Information:

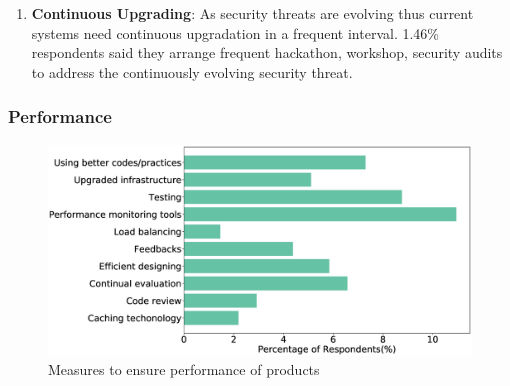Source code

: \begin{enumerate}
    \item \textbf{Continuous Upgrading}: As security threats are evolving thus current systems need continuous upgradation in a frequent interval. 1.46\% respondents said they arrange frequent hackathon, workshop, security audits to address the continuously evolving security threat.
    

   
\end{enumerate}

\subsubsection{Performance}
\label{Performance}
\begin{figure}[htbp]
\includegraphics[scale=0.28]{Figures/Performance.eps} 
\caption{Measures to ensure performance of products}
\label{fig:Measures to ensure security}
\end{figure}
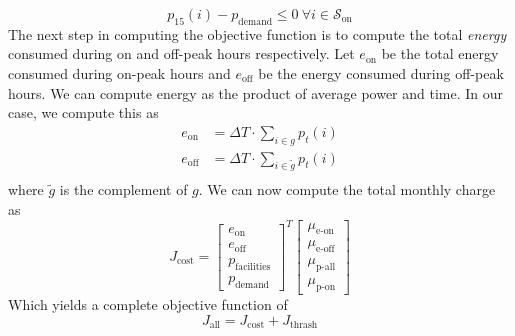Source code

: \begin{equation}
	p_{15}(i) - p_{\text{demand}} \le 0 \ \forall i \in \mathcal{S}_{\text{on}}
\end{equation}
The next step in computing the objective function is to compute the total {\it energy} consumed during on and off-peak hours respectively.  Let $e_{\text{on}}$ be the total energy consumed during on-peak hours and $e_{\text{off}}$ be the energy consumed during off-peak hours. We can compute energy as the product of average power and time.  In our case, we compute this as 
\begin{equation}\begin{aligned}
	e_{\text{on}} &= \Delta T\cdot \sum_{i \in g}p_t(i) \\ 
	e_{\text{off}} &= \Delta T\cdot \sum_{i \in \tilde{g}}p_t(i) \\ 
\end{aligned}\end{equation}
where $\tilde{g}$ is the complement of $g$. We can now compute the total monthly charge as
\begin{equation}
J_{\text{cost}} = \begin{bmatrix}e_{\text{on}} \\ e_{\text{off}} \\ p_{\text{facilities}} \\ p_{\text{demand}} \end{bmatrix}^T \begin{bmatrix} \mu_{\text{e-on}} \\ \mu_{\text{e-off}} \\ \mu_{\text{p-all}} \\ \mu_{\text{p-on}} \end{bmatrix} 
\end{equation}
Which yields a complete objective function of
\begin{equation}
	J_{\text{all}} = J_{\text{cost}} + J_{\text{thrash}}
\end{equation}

Request: Please set down, with no changes, the line that contains "Which yields a complete objective function of" and all the lines after it until the entries end; write nothing besides them.

Solution:
Which yields a complete objective function of
\begin{equation}
	J_{\text{all}} = J_{\text{cost}} + J_{\text{thrash}}
\end{equation}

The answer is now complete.